#### EXERCISE MATERIAL ####

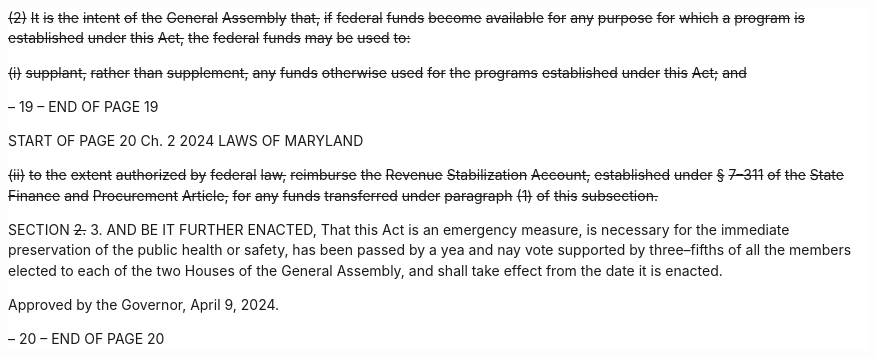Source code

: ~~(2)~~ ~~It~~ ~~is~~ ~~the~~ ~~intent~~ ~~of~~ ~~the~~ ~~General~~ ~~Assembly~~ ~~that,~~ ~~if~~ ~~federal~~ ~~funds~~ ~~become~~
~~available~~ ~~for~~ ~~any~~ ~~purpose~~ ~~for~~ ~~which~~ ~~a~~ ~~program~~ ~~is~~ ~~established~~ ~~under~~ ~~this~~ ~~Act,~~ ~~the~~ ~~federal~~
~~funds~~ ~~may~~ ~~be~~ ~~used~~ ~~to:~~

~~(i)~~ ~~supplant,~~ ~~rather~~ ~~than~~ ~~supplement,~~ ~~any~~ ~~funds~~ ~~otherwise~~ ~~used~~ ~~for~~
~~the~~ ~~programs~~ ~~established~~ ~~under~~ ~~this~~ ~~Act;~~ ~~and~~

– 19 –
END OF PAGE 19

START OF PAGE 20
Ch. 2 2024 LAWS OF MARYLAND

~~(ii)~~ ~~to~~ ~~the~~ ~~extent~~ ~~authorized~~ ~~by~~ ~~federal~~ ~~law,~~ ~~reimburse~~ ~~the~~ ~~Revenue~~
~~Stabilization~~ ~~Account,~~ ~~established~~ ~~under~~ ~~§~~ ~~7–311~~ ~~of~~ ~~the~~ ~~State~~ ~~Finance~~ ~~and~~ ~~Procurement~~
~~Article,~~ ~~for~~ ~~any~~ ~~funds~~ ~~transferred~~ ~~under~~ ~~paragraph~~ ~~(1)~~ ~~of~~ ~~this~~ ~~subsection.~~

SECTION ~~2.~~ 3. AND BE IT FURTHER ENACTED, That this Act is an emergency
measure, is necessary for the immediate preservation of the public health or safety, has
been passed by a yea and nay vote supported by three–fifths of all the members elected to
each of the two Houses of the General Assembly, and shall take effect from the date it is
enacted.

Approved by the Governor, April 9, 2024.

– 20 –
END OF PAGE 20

####
#### EXERCISE MATERIAL ####

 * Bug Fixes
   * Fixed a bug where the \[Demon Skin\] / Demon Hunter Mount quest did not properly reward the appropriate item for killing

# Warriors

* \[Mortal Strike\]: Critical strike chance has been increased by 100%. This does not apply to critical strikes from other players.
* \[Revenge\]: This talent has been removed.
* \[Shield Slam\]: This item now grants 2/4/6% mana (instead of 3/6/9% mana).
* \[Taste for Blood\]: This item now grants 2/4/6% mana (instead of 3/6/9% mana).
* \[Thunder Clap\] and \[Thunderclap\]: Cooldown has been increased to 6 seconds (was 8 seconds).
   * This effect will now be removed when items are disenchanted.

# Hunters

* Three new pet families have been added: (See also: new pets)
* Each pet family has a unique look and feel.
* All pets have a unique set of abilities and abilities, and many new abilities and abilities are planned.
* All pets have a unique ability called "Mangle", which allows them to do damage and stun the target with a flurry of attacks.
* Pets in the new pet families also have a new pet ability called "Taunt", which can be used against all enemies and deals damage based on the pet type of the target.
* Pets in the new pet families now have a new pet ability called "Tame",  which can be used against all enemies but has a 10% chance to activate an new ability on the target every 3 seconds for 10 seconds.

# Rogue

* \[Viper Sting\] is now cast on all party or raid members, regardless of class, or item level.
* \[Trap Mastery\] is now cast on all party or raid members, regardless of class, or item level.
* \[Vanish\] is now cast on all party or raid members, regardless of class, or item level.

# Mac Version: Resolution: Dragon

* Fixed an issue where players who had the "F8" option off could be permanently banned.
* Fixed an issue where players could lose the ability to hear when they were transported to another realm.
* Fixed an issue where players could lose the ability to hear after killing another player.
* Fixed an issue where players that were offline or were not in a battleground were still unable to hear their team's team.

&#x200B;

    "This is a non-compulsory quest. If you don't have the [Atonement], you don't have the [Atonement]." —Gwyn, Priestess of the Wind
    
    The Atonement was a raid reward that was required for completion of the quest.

####

- **BRIEF**
What is needed is the number of lines in the data that contain "General", given with nothing else.

- **EXERCISE RESULT**
2